▶ [What to produce]: Answer with a single number: the count of lines below that hold "interface".

▶ [Saved data entries]:
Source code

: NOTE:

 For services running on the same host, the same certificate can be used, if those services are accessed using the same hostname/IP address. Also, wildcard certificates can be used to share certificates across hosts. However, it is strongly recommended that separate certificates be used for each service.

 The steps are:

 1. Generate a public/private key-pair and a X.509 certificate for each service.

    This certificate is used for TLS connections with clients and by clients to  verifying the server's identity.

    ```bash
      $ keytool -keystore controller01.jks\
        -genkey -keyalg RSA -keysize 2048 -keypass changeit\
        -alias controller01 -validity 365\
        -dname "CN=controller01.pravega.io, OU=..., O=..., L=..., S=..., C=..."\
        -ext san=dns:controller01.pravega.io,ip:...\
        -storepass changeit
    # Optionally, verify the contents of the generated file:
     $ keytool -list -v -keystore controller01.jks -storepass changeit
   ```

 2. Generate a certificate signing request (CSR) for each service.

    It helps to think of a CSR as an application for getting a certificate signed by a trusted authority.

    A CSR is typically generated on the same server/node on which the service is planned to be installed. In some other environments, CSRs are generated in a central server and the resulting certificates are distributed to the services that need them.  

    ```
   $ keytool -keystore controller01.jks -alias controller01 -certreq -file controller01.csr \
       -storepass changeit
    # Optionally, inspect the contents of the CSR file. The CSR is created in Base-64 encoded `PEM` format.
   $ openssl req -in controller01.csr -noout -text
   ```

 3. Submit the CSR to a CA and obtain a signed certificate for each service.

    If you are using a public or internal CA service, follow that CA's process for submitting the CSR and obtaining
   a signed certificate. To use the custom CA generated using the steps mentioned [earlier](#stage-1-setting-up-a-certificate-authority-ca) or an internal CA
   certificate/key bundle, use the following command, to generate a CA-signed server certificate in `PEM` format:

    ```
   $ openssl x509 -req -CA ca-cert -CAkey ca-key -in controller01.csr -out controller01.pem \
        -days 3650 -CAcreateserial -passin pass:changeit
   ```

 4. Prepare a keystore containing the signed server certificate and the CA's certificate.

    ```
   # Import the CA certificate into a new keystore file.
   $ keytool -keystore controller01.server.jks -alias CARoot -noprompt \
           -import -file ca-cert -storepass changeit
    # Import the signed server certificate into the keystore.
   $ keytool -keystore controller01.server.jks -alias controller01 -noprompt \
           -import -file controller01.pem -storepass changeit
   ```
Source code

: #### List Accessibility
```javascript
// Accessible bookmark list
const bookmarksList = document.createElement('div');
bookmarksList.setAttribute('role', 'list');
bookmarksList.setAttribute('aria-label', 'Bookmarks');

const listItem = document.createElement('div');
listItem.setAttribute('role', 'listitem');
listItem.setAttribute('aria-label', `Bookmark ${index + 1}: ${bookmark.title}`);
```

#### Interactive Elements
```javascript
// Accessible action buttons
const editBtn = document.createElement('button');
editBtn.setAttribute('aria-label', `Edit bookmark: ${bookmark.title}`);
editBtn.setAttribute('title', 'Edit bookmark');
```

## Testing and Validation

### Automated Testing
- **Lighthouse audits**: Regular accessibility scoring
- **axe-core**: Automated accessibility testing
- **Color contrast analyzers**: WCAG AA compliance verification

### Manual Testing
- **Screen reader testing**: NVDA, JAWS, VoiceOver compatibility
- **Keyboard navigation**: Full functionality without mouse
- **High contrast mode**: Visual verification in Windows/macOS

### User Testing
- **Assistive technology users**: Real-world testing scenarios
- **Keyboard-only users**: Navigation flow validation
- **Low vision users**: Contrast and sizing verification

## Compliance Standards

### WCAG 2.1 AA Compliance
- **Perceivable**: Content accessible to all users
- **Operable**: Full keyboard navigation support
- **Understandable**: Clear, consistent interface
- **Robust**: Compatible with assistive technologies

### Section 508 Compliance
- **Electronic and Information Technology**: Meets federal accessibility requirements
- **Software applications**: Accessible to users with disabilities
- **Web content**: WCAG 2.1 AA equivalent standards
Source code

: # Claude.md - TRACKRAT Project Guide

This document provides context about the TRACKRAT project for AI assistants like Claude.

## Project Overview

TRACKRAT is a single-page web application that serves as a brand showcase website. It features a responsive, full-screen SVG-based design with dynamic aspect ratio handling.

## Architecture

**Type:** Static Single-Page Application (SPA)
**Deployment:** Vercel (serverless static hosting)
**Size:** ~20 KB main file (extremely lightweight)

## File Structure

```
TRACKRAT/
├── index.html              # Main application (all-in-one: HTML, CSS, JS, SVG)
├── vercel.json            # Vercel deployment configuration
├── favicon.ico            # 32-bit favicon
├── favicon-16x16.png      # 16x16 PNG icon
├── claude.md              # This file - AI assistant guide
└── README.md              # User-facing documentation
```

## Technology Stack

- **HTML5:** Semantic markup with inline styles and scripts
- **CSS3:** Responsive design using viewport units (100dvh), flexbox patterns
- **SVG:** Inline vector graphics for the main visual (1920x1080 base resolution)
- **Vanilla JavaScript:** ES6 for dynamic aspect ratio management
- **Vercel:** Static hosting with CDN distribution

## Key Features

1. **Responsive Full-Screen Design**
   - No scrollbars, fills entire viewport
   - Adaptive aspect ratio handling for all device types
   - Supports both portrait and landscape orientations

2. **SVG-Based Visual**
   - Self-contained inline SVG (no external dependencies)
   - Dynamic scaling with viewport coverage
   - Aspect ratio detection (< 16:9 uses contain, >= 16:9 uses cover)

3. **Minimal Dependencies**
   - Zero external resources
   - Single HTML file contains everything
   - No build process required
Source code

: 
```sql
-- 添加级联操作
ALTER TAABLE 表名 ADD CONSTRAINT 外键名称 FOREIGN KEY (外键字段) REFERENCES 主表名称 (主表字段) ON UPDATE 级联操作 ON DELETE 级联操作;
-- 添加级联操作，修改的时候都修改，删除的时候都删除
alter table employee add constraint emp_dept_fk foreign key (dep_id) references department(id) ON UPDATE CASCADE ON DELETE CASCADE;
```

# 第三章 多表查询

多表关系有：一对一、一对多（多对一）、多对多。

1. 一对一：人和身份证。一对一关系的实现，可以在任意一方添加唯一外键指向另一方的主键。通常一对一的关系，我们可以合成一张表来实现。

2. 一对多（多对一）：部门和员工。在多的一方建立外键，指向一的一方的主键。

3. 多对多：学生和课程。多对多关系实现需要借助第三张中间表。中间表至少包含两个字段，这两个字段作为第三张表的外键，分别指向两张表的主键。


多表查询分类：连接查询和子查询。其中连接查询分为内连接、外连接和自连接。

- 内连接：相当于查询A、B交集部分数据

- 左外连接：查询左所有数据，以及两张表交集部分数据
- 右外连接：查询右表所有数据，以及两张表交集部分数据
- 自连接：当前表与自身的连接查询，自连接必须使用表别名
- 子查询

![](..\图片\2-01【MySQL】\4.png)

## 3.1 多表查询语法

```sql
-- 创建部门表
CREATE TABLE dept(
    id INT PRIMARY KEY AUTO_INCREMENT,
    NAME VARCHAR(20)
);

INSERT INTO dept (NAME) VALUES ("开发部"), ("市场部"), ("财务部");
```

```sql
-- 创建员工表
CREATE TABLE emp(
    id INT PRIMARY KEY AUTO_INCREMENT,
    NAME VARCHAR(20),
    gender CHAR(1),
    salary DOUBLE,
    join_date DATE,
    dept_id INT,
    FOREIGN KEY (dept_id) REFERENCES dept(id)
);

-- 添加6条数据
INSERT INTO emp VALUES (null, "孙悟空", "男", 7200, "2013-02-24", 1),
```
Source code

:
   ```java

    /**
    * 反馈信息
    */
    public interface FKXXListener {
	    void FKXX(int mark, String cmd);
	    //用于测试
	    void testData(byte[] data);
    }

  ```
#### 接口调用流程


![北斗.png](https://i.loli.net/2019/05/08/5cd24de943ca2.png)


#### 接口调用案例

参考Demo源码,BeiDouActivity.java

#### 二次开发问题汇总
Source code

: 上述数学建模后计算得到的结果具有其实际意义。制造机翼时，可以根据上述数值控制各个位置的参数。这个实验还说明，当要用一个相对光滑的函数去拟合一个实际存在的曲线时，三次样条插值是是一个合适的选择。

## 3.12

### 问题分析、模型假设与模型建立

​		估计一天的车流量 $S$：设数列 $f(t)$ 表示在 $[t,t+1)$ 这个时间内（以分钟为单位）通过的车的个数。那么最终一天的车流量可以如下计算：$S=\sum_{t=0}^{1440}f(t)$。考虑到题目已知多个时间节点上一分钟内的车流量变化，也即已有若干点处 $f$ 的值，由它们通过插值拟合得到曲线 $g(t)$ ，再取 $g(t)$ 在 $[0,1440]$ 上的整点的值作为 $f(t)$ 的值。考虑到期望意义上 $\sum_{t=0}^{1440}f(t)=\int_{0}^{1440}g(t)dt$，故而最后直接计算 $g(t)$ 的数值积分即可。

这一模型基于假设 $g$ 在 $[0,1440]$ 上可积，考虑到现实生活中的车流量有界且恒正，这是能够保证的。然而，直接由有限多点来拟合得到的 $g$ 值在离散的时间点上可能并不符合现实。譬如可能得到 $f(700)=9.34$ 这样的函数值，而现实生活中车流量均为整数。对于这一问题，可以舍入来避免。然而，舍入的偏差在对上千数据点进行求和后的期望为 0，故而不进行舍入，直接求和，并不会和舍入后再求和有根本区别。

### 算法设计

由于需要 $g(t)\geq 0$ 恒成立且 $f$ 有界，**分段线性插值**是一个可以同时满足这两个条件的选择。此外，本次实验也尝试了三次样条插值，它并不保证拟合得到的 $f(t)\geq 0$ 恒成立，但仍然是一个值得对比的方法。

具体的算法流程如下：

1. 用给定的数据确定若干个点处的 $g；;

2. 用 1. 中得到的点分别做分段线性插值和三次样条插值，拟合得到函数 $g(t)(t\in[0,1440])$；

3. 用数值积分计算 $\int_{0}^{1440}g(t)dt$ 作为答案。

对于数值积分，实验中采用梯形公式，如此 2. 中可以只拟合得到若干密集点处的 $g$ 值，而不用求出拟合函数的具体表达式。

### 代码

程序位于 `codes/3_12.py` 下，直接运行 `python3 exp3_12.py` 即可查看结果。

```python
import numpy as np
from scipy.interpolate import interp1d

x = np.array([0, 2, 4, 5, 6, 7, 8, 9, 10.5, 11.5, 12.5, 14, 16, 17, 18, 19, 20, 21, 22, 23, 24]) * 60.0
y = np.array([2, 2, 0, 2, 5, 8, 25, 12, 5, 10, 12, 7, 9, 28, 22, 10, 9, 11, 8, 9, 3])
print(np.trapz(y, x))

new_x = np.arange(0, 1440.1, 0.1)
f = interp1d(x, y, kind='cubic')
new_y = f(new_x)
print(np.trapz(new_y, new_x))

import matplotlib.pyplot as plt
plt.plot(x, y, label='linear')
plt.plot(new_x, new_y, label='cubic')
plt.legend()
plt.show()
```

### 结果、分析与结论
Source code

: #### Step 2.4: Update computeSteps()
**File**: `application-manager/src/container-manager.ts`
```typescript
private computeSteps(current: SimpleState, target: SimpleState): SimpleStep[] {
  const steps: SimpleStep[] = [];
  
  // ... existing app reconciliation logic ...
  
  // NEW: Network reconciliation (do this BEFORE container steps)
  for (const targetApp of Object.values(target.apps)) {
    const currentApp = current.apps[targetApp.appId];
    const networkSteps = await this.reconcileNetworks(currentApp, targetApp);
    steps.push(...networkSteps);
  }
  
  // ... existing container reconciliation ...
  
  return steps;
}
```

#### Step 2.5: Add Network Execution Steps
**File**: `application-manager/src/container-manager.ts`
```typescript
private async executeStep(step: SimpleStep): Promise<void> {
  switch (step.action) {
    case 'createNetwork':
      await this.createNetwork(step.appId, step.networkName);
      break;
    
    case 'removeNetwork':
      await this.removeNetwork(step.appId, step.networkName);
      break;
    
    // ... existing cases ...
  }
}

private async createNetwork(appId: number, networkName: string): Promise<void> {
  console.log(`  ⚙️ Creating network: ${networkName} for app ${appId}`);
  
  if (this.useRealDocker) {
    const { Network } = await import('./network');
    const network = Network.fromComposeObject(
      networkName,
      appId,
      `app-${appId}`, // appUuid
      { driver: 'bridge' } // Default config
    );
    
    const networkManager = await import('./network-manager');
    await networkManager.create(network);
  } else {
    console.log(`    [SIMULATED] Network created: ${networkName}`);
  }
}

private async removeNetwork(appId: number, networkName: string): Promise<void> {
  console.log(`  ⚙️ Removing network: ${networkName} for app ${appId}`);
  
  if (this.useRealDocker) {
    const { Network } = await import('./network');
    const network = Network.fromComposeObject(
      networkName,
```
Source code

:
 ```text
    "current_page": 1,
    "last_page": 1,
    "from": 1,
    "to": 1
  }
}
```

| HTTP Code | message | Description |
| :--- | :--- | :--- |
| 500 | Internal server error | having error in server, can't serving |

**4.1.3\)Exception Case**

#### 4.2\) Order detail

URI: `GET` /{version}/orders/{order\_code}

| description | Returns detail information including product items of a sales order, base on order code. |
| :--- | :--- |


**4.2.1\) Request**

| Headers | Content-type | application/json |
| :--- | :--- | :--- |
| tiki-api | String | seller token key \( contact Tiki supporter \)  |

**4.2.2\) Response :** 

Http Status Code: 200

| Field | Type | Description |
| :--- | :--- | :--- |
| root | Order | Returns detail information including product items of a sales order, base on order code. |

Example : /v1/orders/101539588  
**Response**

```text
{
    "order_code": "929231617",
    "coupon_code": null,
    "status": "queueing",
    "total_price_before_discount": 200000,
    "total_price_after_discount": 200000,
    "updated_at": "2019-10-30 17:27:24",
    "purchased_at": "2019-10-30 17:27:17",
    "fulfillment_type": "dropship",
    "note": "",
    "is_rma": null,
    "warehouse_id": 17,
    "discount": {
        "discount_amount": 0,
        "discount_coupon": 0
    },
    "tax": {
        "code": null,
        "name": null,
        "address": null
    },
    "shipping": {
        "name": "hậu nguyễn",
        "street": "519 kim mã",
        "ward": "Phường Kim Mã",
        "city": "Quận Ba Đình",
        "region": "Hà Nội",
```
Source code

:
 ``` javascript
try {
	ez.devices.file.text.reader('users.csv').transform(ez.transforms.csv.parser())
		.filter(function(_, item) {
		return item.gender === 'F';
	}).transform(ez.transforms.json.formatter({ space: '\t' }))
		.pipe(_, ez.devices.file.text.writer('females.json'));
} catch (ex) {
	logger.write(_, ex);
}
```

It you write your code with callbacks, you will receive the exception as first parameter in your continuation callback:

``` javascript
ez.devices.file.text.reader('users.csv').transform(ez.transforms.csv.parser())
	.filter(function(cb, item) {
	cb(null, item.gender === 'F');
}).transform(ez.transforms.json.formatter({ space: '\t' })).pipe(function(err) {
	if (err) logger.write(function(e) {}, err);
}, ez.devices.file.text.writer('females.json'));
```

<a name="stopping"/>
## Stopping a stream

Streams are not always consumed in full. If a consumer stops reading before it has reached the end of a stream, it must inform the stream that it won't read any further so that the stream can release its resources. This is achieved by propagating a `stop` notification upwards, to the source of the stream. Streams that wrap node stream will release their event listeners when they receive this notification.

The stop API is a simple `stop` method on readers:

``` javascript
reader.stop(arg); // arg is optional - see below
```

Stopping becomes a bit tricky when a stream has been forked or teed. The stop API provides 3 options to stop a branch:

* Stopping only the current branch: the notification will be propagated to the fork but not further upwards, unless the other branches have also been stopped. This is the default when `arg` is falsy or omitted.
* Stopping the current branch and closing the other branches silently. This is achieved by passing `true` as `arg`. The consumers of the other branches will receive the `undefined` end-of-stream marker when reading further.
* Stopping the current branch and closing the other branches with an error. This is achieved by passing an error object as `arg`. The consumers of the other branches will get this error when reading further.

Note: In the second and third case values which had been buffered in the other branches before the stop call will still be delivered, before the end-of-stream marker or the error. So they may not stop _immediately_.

▶ [Task response]: 2